◆ **PROMPT**
Down to the last line below, write out every line exactly, starting with the one that contains "fx_px: 5787" and leaving out the pictures.

Camera geometry data
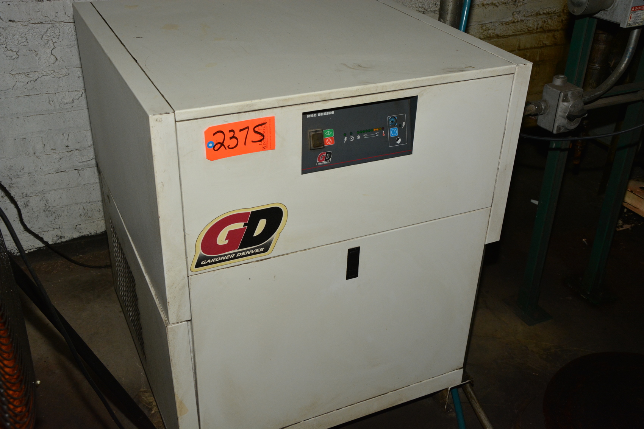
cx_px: 322
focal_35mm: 39
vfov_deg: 34.2
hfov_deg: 49.5
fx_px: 698
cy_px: 214
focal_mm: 26
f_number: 7.1
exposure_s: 1/60
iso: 800
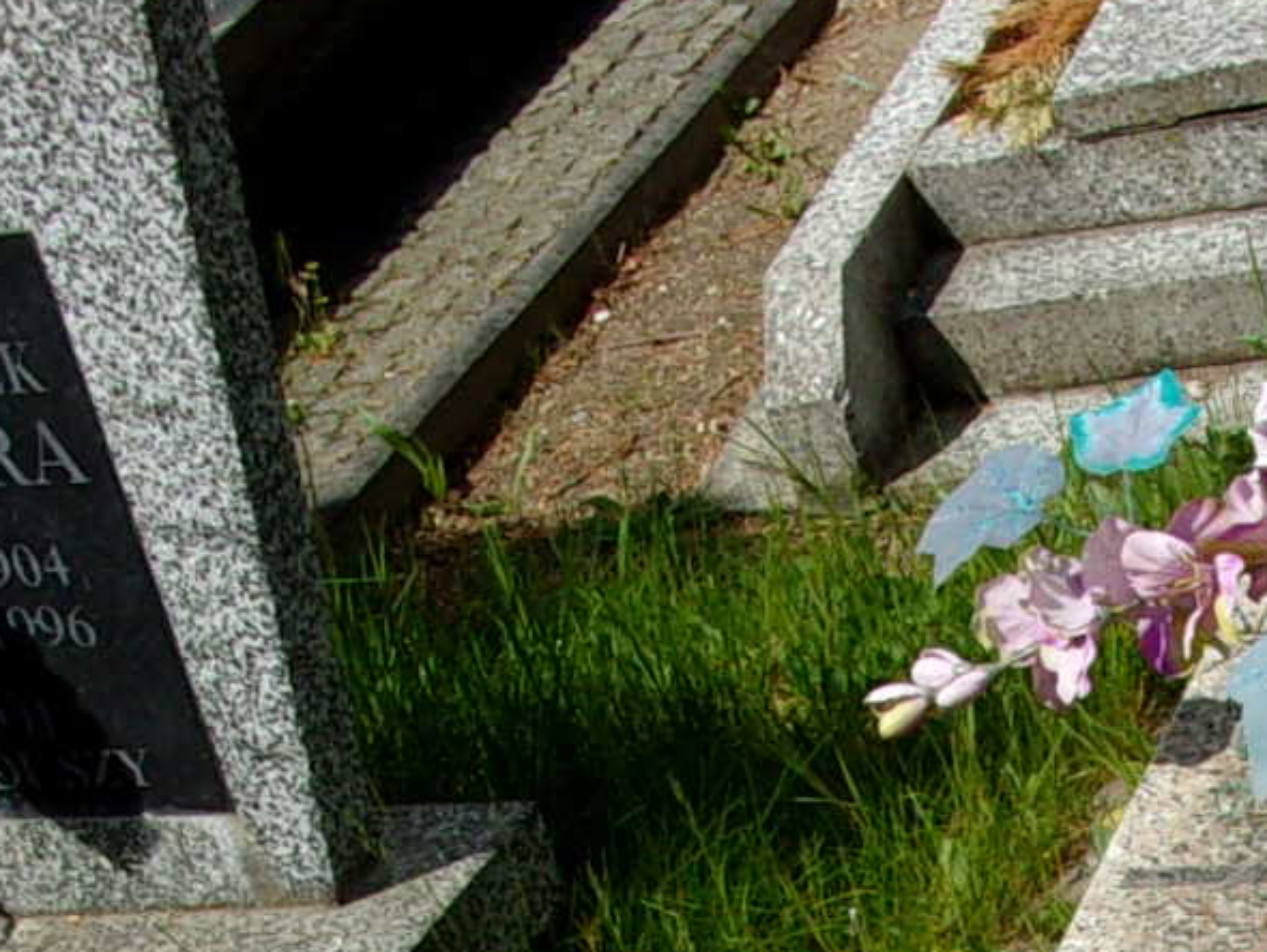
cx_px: 1570
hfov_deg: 15.4
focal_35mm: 123
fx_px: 4504
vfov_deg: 11.2
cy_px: 1766
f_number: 10.8
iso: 80
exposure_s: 1/105
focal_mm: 5.1
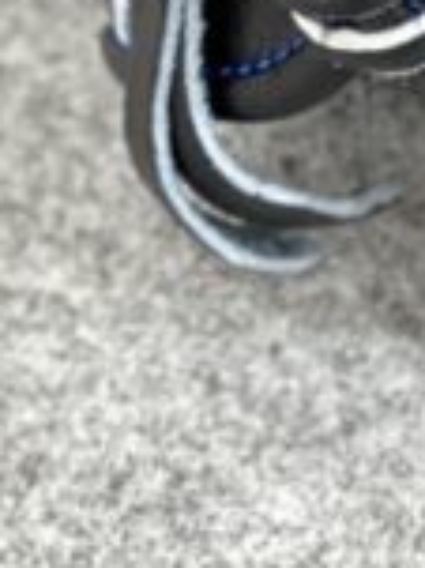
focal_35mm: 353
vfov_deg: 5.4
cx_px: 767
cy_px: -959
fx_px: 5787
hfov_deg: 4.2
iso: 160
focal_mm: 6
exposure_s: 1/40
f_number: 2
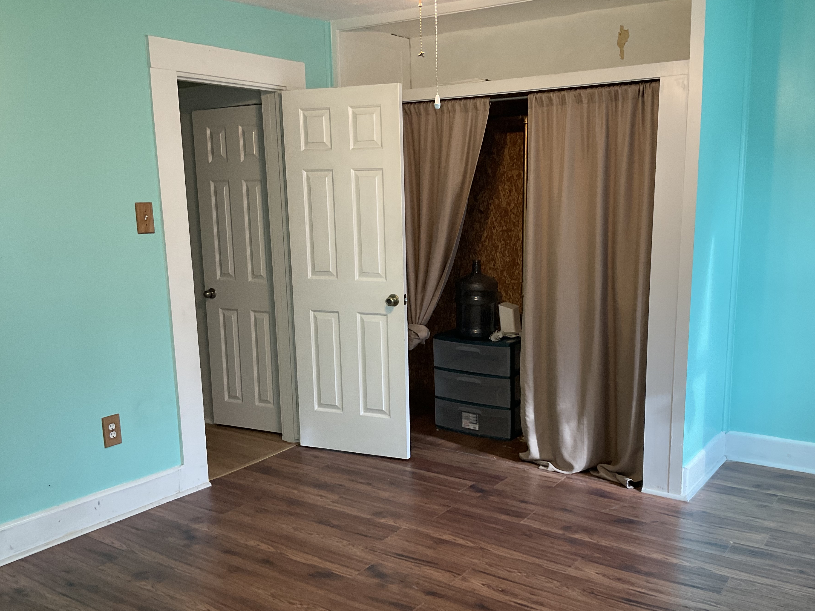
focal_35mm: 33
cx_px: 451
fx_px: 777
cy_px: 344
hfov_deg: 55.2
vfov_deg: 42.9
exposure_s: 1/60
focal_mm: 3
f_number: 1.8
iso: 80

◆ **RESULT FOR THIS TASK**
fx_px: 5787
hfov_deg: 4.2
iso: 160
focal_mm: 6
exposure_s: 1/40
f_number: 2
focal_35mm: 33
cx_px: 451
fx_px: 777
cy_px: 344
hfov_deg: 55.2
vfov_deg: 42.9
exposure_s: 1/60
focal_mm: 3
f_number: 1.8
iso: 80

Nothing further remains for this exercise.